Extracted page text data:

-------

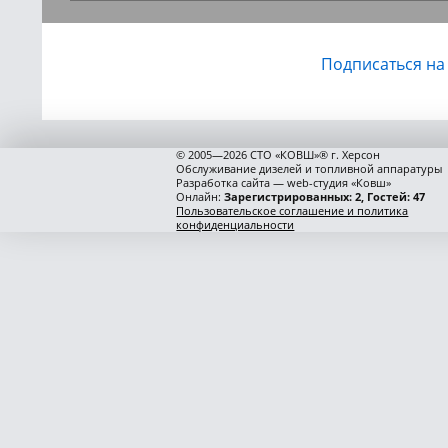
Подписаться на
© 2005—2026 СТО «КОВШ»® г. Херсон
Обслуживание дизелей и топливной аппаратуры
Разработка сайта — web-студия «Ковш»
Онлайн:
Зарегистрированных: 2, Гостей: 47
Пользовательское соглашение и политика
конфиденциальности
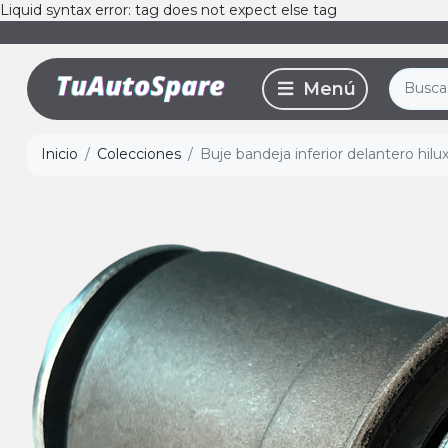
Liquid syntax error: tag does not expect else tag
Inicio
Colecciones
Buje bandeja inferior delantero hilu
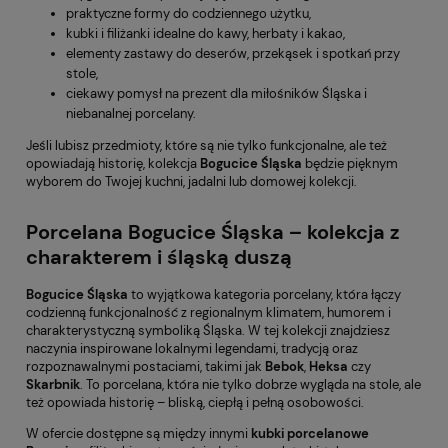
praktyczne formy do codziennego użytku,
kubki i filiżanki idealne do kawy, herbaty i kakao,
elementy zastawy do deserów, przekąsek i spotkań przy
stole,
ciekawy pomysł na prezent dla miłośników Śląska i
niebanalnej porcelany.
Jeśli lubisz przedmioty, które są nie tylko funkcjonalne, ale też
opowiadają historię, kolekcja
Bogucice Śląska
będzie pięknym
wyborem do Twojej kuchni, jadalni lub domowej kolekcji.
Porcelana Bogucice Śląska – kolekcja z
charakterem i śląską duszą
Bogucice Śląska
to wyjątkowa kategoria porcelany, która łączy
codzienną funkcjonalność z regionalnym klimatem, humorem i
charakterystyczną symboliką Śląska. W tej kolekcji znajdziesz
naczynia inspirowane lokalnymi legendami, tradycją oraz
rozpoznawalnymi postaciami, takimi jak
Bebok
,
Heksa
czy
Skarbnik
. To porcelana, która nie tylko dobrze wygląda na stole, ale
też opowiada historię – bliską, ciepłą i pełną osobowości.
W ofercie dostępne są między innymi
kubki porcelanowe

-------

### Task details
Which lines hold the word "porcelany"? Return all of them from the records above.

### Output for this exercise
niebanalnej porcelany.
to wyjątkowa kategoria porcelany, która łączy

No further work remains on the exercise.